Particulars of Negligence
Fully aware as per the exporter’s letter dated 28th August, 1986, that Deutsche Bank in Frankfurt, Western Germany was eager to confirm the letter of credit; the defendant failed to advise the said bank of the opening of an irrevocable letter of credit and even when a telex to that effect was prepared on the 25th September, 1986, the telex message was not sent out on that date even though the defendant was aware that SFEM would come into effect on Monday 29th September, 1986 and that a telex message sent out on 26th September, 1986, evening which was Friday could not reach the addressees till Monday 29th September as 27th and 28th being Saturday and Sunday respectively were work-free days in Nigeria and in Western Germany.”

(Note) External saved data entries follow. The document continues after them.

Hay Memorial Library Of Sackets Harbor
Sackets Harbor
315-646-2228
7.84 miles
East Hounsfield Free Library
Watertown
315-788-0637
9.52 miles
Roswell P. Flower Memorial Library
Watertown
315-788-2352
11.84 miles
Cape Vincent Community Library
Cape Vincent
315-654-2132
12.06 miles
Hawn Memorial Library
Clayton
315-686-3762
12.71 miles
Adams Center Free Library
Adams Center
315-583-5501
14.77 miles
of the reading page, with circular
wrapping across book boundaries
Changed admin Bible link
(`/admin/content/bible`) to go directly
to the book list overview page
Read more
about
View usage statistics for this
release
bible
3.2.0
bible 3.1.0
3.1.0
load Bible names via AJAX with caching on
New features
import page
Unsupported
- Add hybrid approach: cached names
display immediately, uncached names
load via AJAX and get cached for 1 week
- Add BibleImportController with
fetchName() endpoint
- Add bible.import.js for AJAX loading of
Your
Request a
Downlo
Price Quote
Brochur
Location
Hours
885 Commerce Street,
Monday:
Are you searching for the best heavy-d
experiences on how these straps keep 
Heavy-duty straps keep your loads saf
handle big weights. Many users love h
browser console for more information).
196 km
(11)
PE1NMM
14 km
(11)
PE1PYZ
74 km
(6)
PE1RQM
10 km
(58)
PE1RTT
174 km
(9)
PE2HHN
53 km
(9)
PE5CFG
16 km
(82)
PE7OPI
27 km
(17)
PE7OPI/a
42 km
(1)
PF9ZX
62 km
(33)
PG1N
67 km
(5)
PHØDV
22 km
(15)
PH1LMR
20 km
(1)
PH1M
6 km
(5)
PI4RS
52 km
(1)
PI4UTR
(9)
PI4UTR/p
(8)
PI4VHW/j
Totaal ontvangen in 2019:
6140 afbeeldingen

The combined effect of the above paragraphs 12 and 13 shows that the plaintiff asserted the negligence of the defendant as a basis for the damages it suffered in this transaction. The alleged exporter’s letter of 28 August was not tendered. Looking at paragraph 8 of the amended statement of claim, it is plain that it contains the true agreement or contract between the parties. It reads:
“On the 19th of September, 1986, the defendant undertook the duty to establish an irrevocable letter of credit for the importation of the said raw materials as specified in the proforma invoice No.N/1084A/86 of 8th August, 1986, from KLOSA & STAAS, and in consequence took possession of the original proforma invoice of KLOSA & STAAS.”